• SELECTED PASSAGE
How To Get Cat Pee Out Of The Couch

Short answer: An enzymatic cleaning product is the best answer for getting cat pee out of soft furnishings.

However, I have a few other suggestions you can try too.

As well as tackling the stain, it’s also essential to explore why your cat might have peed on your couch in the first place.

As a vet in clinical practice, I see many cats that urinate in inappropriate places. Owners have reported finding cat pee on their bed, in the bathtub, on the door mat, and even in a handbag once!

There is usually an excellent underlying reason for this, some of which could be because of potentially serious health issues.

Read on to find the best way to help your cat with toilet troubles.


What Is Inappropriate Toileting

Inappropriate toileting describes when your cat is not using their litter tray (or going outside to the toilet) as usual.

They could be having ‘accidents,’ either toileting on the floor just outside of the tray or squatting in random places around the house.

It can be pretty frustrating if puddles of urine appear on your carpet or soft furnishings, but it’s essential to realize that an underlying health issue may be causing the problem.

This toileting type differs from spraying, where the cat backs up to a vertical surface to ‘mark their territory.’ Both males and females can do this, which is more common in cats that haven’t been neutered.

If cats are spraying<1>, this is usually an indication of sexual maturity, but stress and health issues can also cause cats to spray more often too.


What Causes A Cat To Toilet Inappropriately

There are several different reasons why your cat might be peeing in unusual places. These include –

Dirty litter tray

Cats are spotless animals; they might start toileting elsewhere if their tray isn’t cleaned often enough.

Wrong cat litter

A change in cat litter can cause some cats to stop using their tray. A different type of litter or an overly scented product could be off-putting.

Wrong litter tray

The wrong style or size of the tray can cause issues.

For example, elderly cats will benefit from a low-sided litter tray to get quickly in and out (as will kittens).

Litter trays should be large enough to allow a cat to turn around, dig, and squat comfortably – many commercial trays are too small.

Changes to their toileting area

Moving the position of the litter tray, particularly to a busy area of the house, can stop your cat from using it.

If they usually toilet outside but are now doing it in the place, something may have scared them, e.g., a new dog or cat in the neighborhood or loud noises.

Stress

New animals or people in the household, building works, or a recent house move could cause your cat to become stressed.

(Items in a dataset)
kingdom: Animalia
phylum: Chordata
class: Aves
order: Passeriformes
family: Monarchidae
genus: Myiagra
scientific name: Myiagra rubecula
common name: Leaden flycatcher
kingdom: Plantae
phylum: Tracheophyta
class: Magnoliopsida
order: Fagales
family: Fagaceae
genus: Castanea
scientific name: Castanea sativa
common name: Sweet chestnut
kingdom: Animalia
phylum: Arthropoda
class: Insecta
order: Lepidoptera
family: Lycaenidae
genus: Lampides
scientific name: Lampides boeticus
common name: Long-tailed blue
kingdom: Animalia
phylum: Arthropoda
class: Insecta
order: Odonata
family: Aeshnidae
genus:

• THE PROBLEM
Could you print the cat pee text word for word, between "Cats are spotless" and "are too small.", inclusive?

• REPLY
Cats are spotless animals; they might start toileting elsewhere if their tray isn’t cleaned often enough.

Wrong cat litter

A change in cat litter can cause some cats to stop using their tray. A different type of litter or an overly scented product could be off-putting.

Wrong litter tray

The wrong style or size of the tray can cause issues.

For example, elderly cats will benefit from a low-sided litter tray to get quickly in and out (as will kittens).

Litter trays should be large enough to allow a cat to turn around, dig, and squat comfortably – many commercial trays are too small.